• Exercise details: Starting at the first line of the records and ending at the line that contains "Board Of Directors", output every line as a string in a JSON list, one string per line and blank lines left out.

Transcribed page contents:
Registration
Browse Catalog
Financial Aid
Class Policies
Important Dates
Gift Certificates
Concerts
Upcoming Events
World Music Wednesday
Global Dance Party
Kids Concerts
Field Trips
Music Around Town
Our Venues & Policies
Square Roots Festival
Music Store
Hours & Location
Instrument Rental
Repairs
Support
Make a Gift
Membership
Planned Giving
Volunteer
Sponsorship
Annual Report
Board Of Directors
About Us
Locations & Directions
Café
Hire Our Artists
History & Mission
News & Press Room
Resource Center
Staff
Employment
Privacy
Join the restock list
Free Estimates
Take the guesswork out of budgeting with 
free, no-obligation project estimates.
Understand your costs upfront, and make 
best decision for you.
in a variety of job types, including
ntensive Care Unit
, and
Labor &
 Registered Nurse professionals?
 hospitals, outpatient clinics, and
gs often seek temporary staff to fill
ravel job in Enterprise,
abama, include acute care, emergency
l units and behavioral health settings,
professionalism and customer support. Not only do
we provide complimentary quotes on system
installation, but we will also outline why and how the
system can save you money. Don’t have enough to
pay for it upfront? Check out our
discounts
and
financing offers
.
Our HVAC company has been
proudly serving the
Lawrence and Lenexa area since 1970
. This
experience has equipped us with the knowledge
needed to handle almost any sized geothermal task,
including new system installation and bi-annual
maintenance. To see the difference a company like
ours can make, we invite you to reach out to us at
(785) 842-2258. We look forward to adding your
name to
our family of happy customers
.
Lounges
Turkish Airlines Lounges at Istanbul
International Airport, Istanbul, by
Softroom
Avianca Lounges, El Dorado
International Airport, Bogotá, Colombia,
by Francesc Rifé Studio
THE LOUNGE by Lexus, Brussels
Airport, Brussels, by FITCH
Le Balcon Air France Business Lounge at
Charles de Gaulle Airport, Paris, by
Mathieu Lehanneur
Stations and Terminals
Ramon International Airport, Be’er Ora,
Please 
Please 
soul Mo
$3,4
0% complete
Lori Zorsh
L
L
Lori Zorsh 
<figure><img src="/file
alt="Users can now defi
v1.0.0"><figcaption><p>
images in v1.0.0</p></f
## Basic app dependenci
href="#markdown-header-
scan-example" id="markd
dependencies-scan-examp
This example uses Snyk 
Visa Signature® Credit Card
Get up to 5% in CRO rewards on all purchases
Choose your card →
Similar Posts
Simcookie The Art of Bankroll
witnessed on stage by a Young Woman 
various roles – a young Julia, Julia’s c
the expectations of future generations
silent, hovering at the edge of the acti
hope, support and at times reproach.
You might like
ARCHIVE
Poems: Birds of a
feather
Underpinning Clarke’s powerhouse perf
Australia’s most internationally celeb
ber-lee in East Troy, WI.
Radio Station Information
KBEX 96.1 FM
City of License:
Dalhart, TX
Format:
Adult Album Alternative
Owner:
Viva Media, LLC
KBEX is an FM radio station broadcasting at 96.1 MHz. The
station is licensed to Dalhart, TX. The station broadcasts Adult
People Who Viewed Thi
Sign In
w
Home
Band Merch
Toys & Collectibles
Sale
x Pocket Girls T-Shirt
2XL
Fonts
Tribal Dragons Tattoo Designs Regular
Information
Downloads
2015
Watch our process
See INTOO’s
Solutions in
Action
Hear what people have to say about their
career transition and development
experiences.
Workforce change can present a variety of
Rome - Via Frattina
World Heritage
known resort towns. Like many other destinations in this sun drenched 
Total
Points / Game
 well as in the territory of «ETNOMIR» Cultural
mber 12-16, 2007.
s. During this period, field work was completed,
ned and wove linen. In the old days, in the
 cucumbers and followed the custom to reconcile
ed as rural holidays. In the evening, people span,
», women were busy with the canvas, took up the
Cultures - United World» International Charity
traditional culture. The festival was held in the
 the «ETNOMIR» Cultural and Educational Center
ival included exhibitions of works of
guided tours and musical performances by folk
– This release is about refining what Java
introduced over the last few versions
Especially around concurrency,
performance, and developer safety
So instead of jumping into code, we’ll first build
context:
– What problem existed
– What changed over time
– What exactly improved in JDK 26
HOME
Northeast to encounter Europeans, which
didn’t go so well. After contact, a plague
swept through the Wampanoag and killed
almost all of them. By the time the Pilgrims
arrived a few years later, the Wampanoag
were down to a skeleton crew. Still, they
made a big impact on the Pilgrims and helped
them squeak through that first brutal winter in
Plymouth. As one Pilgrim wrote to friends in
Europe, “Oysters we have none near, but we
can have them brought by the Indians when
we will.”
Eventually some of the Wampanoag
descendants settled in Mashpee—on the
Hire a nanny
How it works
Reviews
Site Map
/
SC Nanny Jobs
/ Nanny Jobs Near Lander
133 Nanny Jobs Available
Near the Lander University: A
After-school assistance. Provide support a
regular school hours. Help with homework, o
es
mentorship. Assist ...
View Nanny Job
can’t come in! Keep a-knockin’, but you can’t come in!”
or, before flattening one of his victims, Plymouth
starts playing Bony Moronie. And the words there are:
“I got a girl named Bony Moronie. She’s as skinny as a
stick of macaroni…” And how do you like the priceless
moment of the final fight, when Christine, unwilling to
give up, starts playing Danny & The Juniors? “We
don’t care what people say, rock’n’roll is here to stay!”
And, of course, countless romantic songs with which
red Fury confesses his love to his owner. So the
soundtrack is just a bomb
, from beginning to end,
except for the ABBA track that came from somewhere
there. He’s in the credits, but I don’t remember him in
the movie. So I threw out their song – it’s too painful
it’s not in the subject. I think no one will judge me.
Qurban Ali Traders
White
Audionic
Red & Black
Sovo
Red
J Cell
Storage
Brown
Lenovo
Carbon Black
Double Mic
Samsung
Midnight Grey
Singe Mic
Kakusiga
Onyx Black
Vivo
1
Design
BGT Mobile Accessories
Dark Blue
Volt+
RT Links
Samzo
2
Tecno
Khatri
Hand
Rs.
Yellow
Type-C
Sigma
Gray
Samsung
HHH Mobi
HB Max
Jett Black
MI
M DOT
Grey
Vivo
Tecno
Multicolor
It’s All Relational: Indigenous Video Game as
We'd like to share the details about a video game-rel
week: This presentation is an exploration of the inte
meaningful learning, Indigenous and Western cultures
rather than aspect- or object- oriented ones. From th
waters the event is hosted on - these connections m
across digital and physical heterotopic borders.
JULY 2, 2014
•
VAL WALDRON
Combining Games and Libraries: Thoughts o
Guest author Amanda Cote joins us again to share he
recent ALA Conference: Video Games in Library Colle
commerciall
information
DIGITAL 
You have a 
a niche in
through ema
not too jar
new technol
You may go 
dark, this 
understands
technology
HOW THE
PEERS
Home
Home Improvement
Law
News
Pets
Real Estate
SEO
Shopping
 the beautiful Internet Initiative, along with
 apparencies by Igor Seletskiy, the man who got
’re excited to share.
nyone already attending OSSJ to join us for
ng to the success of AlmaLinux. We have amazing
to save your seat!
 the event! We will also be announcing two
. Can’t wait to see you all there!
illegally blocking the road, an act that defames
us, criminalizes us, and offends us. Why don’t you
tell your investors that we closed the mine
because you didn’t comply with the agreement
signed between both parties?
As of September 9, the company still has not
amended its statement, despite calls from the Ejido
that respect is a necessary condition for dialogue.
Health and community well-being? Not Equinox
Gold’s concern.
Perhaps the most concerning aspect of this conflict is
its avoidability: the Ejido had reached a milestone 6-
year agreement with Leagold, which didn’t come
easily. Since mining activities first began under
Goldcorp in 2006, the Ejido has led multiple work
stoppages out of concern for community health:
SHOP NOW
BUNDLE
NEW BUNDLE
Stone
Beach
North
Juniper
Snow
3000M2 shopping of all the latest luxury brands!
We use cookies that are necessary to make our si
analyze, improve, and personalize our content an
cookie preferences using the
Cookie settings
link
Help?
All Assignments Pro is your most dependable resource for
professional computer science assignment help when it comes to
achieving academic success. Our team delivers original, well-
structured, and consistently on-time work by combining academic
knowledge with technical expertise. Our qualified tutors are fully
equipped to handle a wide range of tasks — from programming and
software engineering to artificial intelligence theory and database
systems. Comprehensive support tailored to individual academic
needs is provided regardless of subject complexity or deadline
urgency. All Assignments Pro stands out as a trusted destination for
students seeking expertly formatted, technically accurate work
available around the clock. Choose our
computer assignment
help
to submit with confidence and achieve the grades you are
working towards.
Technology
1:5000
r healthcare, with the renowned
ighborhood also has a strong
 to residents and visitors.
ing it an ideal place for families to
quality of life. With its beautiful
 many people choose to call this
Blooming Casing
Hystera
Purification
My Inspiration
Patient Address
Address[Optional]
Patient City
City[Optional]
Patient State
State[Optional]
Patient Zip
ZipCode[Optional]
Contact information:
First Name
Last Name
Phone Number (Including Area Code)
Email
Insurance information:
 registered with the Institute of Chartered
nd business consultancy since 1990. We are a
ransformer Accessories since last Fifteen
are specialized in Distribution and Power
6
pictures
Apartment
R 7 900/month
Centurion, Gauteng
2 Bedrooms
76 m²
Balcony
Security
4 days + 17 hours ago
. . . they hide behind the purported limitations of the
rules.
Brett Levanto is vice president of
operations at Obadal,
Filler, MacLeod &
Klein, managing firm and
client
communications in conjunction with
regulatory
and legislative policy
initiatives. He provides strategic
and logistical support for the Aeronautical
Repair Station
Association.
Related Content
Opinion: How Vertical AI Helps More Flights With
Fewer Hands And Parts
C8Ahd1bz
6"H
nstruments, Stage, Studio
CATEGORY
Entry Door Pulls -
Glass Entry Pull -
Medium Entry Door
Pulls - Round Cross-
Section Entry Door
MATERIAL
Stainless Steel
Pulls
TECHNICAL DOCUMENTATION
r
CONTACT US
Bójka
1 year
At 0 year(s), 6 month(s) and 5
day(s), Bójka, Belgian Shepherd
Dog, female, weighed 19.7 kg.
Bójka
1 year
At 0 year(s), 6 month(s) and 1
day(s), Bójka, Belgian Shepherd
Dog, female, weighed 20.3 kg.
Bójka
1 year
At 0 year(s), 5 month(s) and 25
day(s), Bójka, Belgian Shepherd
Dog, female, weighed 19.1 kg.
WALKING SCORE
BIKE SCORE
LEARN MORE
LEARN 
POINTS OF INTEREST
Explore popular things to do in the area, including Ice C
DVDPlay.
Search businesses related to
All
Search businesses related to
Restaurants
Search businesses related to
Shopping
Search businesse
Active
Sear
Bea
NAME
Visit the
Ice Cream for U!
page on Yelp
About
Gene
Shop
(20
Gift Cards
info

• The completed task:
[
  "Registration",
  "Browse Catalog",
  "Financial Aid",
  "Class Policies",
  "Important Dates",
  "Gift Certificates",
  "Concerts",
  "Upcoming Events",
  "World Music Wednesday",
  "Global Dance Party",
  "Kids Concerts",
  "Field Trips",
  "Music Around Town",
  "Our Venues & Policies",
  "Square Roots Festival",
  "Music Store",
  "Hours & Location",
  "Instrument Rental",
  "Repairs",
  "Support",
  "Make a Gift",
  "Membership",
  "Planned Giving",
  "Volunteer",
  "Sponsorship",
  "Annual Report",
  "Board Of Directors"
]